*** DATASET EXCERPTS Section Begins ***
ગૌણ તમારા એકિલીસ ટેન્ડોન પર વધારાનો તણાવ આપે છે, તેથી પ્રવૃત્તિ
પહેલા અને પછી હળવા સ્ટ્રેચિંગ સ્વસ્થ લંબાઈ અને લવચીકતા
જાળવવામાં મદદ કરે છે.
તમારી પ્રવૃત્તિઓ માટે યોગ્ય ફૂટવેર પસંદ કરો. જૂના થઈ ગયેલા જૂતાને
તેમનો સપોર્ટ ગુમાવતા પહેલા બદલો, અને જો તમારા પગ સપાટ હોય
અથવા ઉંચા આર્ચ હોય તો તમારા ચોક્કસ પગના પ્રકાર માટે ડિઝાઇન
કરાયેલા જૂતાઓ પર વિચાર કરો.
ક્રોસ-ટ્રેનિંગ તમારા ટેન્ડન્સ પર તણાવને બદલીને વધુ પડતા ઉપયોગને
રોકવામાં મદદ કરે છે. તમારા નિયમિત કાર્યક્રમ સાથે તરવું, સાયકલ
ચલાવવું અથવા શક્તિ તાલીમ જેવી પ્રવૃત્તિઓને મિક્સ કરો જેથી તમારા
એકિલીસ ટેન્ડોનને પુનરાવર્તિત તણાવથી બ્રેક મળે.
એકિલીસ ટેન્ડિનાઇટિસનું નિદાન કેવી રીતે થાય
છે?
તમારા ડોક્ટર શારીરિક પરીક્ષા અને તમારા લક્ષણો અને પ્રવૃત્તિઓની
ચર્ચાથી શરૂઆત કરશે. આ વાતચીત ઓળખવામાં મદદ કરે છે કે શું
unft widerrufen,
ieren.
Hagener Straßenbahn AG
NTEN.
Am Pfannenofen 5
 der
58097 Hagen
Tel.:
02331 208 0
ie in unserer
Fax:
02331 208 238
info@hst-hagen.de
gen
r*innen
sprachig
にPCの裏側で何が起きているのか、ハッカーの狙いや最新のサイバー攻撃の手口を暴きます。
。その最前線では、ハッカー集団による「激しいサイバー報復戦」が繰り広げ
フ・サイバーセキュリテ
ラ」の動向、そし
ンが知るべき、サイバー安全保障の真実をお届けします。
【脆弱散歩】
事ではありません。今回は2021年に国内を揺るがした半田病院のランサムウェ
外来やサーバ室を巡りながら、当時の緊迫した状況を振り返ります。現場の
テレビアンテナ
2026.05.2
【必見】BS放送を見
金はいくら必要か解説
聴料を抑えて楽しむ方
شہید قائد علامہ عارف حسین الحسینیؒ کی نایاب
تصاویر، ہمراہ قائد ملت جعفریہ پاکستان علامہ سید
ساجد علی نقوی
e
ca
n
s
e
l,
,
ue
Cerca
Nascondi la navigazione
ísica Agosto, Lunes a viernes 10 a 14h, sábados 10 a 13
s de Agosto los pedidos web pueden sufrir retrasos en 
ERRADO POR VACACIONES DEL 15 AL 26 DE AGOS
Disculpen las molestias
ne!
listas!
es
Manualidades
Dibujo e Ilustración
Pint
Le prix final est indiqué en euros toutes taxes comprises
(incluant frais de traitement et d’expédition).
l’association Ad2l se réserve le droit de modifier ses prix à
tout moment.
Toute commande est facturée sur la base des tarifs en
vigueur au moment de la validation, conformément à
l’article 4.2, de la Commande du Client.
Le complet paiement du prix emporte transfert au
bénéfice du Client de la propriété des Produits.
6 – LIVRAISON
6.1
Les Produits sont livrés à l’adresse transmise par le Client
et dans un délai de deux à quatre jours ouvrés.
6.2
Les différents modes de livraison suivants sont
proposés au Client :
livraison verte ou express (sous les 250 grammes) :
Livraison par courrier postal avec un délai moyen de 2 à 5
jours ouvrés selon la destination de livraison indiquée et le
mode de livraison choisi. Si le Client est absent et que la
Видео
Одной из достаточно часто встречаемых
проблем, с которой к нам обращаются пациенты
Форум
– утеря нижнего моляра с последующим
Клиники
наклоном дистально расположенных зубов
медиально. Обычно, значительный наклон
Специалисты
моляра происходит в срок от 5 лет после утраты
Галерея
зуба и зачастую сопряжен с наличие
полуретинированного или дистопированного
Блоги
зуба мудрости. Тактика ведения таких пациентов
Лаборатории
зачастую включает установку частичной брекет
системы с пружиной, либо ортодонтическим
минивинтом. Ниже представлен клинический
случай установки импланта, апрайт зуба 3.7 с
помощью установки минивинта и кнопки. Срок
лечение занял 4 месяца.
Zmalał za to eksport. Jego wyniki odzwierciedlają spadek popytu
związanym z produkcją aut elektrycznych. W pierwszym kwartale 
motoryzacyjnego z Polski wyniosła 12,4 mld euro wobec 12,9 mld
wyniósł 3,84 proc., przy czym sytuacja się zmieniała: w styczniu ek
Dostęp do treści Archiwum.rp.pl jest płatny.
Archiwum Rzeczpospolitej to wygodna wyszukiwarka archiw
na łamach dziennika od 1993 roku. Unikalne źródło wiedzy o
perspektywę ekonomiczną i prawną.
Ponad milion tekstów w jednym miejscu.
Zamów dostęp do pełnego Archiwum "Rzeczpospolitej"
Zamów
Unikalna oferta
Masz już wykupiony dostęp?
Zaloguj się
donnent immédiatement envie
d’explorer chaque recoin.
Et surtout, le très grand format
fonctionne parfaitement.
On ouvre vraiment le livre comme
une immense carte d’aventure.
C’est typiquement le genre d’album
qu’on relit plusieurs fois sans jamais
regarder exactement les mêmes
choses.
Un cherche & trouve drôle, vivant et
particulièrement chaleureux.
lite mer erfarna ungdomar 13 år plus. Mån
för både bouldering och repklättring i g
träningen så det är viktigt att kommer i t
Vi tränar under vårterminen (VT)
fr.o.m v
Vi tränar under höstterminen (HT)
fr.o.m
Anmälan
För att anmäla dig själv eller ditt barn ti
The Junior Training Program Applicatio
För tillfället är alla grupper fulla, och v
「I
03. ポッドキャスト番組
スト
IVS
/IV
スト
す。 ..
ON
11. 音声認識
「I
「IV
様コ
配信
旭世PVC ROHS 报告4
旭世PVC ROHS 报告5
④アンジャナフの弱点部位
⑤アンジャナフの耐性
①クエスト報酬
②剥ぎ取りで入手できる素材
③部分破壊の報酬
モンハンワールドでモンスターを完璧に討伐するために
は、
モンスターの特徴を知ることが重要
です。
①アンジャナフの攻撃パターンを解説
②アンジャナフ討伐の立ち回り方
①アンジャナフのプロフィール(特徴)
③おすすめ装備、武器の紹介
*** DATASET EXCERPTS Section Ends ***
→ TASK PROMPT: For this exercise, return every line from the data that holds the string "jours".

→ WRITTEN RESPONSE:
et dans un délai de deux à quatre jours ouvrés.
jours ouvrés selon la destination de livraison indiquée et le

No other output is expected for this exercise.